### Material shown:
##########

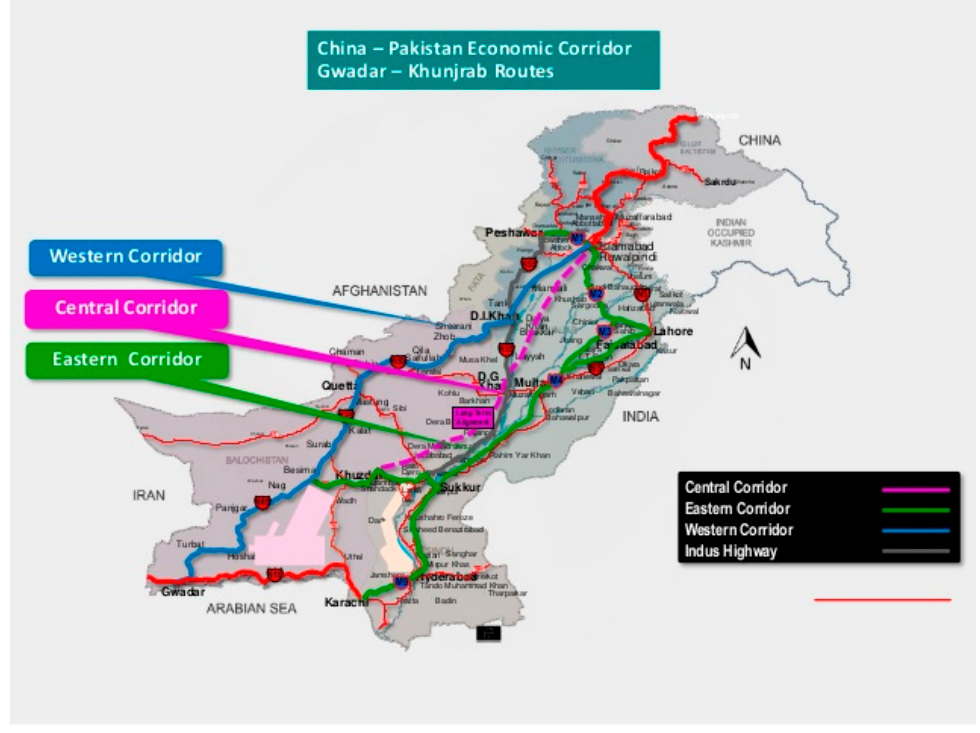
Figure 1. The framework of the three corridors.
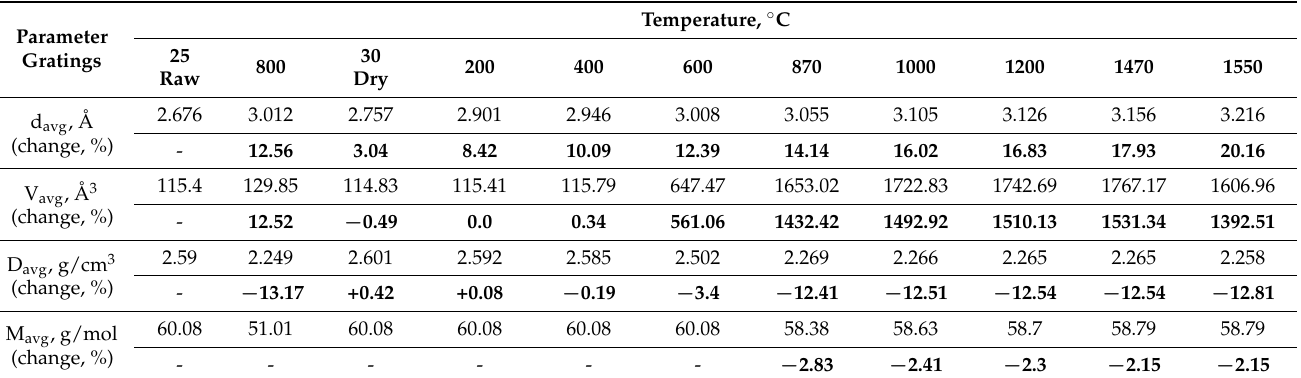
Figure 8. The X-ray diffraction patterns of quartzite: ( a ) taken at 870 °C; ( b ) removed at 1550 °C. The averages of the lattice parameters—interplanar distance (d avg ), volume of the unit cell (V avg ), density (D avg ) and molecular weight (M avg )—obtained from studies of quartzite calcined at a temperature of 800 °C, cooled to ambient temperature and subsequently heated from 30 to 1550 °C, were determined on the basis of the obtained interplanar distances for each diffraction pattern, and they are given in Table 5. Table 5. The results of the study of quartzite calcined at a temperature of 800 °C, cooled to ambient temperature and subsequently heated from 30 to 1550 °C.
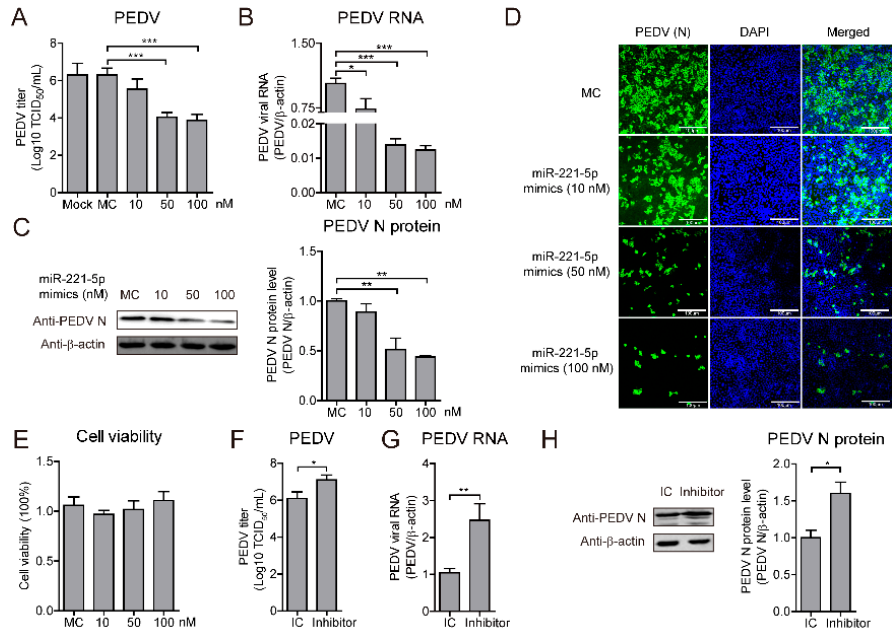
Figure 2. miR-221-5p inhibits PEDV replication in MARC-145 (African green monkey kidney epithelial cells). ( A – E ) MARC-145 cells were transfected with miR-221-5p mimics at different concentrations (10, 20, 50, and 100 nM) or mimic control (MC) for 24 h, followed by infection with CH/HBTS/2017 for an additional 24 h. ( A ) TCID 50 analysis of viral titers. Data represent the mean ± SD of three independent experiments and measured in technical triplicate. ( B ) Real-time qRT-PCR analysis of intracellular virus genomic RNA (normalized to β -actin expression). Data represent the mean ± SD of three independent experiments and measured in technical duplicate. ( C ) Immunoblot analysis of intracellular PEDV N protein levels. The intensity represents PEDV N protein level (top) normalized to that of β -actin across three independent experiments. ( D ) Immunofluorescence analysis of intracellular PEDV N protein levels. Scale bar = 100 µ m. ( E ) MTT assay to assess cell viability. Data represent the mean ± SD of three independent experiments and measured in technical triplicate. ( F – H ) MARC-145 cells were transfected with miR-221-5p inhibitors or IC at 50 nM for 12 h, followed by infection with CH/HBTS/2017 for an additional 36 h. ( F ) TCID 50 analysis of viral titers. Data represent the mean ± SD of three independent experiments and measured in technical triplicate. ( G ) Real-time qRT-PCR analysis of intracellular viral genomic RNA (normalized to β -actin expression). Data represent the mean ± SD of three independent experiments and measured in technical duplicate. ( H ) Immunoblot analysis of intracellular PEDV N protein levels. The intensity represents PEDV N protein level (top) normalized to that of β -actin across three independent experiments. Comparisons between groups were determined by Student’s t test. * p < 0.05; ** p < 0.01; *** p < 0.001.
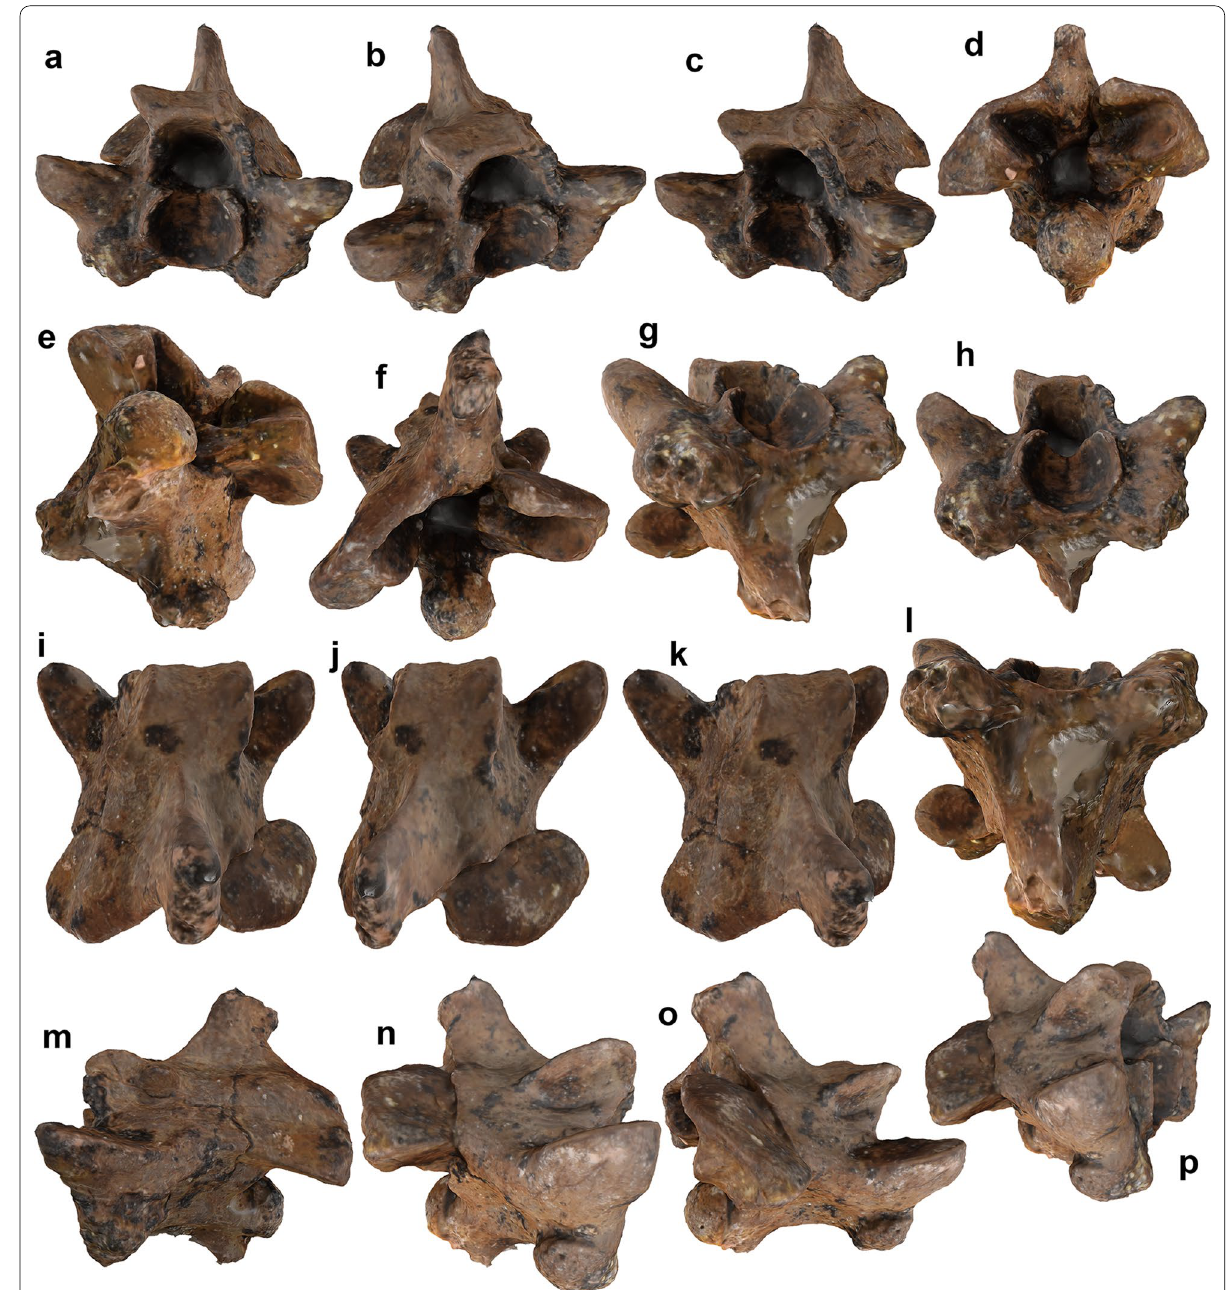
Fig. 74 Eoconstrictor spinifer comb. nov. from quarry Cecilie I, Geiseltal—paralectotype (GMH Ce I-5822-1926), part: 3D models of (the most complete) anterior trunk in anterior ( a ), anterodorsal ( b , c ), posterior ( d ), posteroventral ( e ), posterodorsal ( f ), anteroventral ( g , h ), dorsal ( i ), dorsolateral ( j , k ), ventral ( l ), left lateral ( m ), right lateral ( n ), posterolateral ( o ), and anterolateral ( p ) views. Images only at approximately the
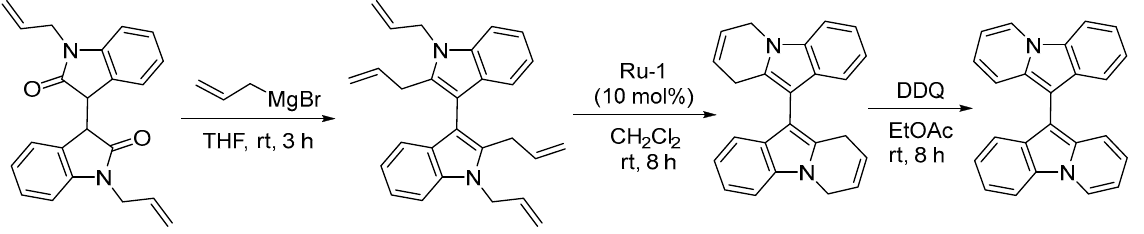
doindoles (Scheme 28)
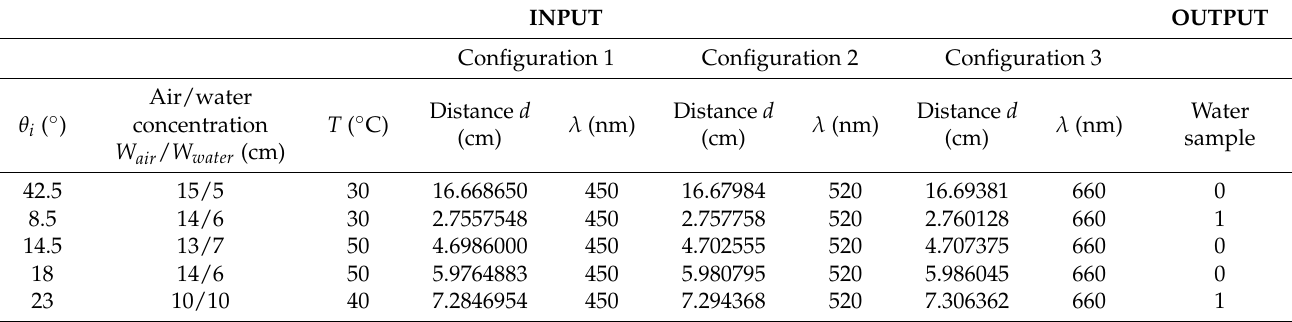
Table 3. Input-output data set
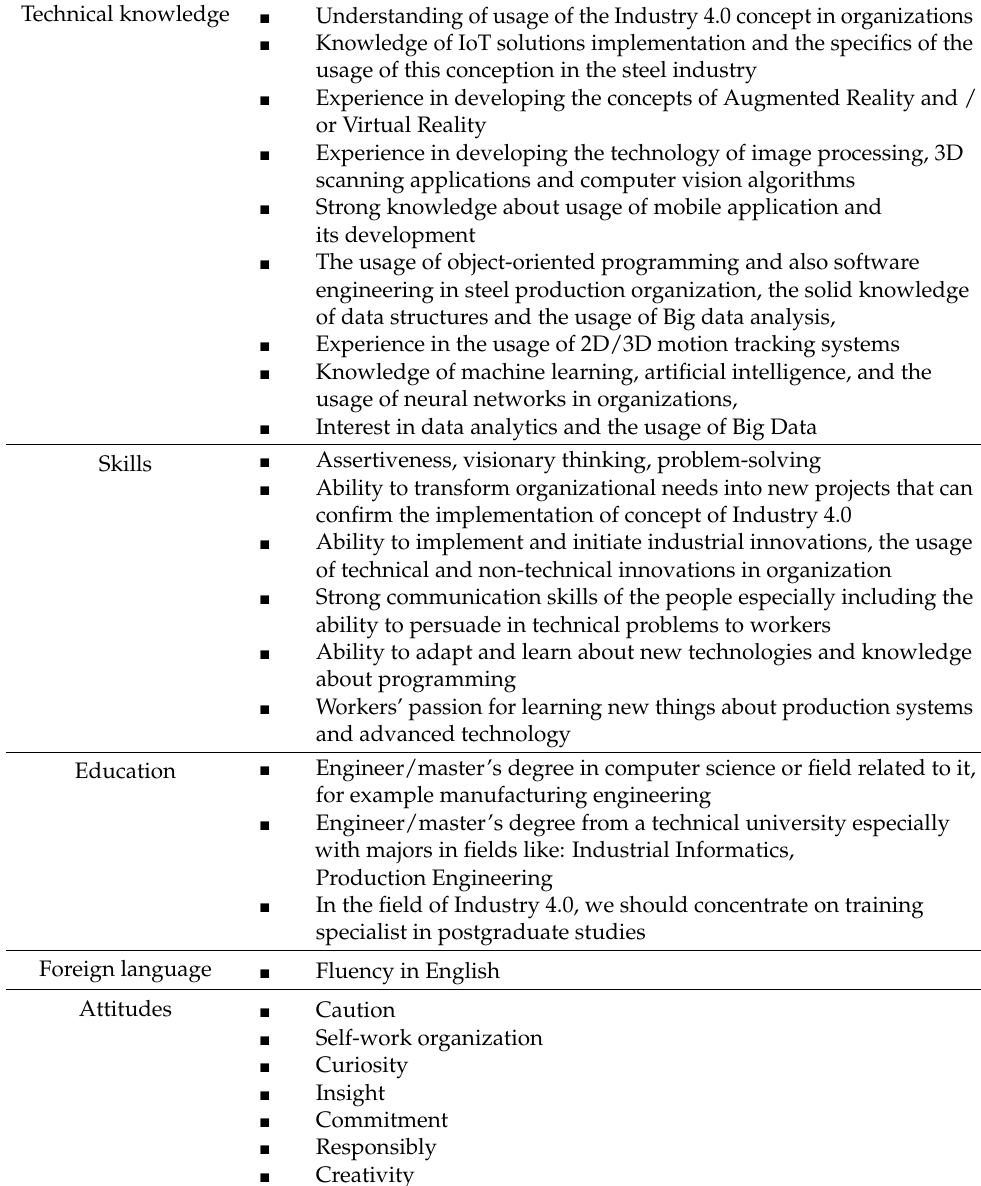
Table 5. Portfolio of professional qualifications of employees in a steel company. Technical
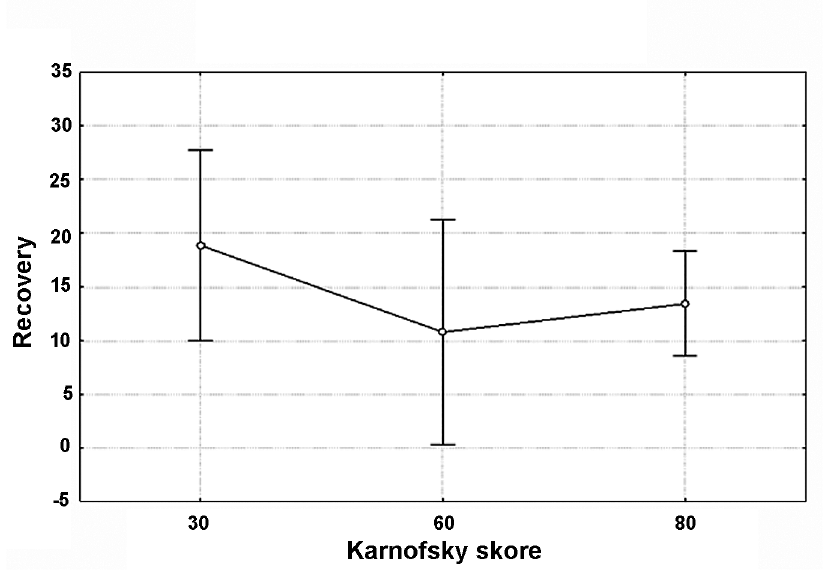
Figure 1 – One way ANOVA with Tuckey correction for multiple comparisons. Patients with a lower preoperative Karnofsky index exhibited a slight but insignificant tendency to a prolonged recovery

##########

### Directions for this task:
Set out exactly, and only, the lines between the first line of the listing and the line containing "Figure 8. The", counting both, while leaving every picture out.

### Task solution:
Figure 1. The framework of the three corridors.
Figure 8. The X-ray diffraction patterns of quartzite: ( a ) taken at 870 °C; ( b ) removed at 1550 °C. The averages of the lattice parameters—interplanar distance (d avg ), volume of the unit cell (V avg ), density (D avg ) and molecular weight (M avg )—obtained from studies of quartzite calcined at a temperature of 800 °C, cooled to ambient temperature and subsequently heated from 30 to 1550 °C, were determined on the basis of the obtained interplanar distances for each diffraction pattern, and they are given in Table 5. Table 5. The results of the study of quartzite calcined at a temperature of 800 °C, cooled to ambient temperature and subsequently heated from 30 to 1550 °C.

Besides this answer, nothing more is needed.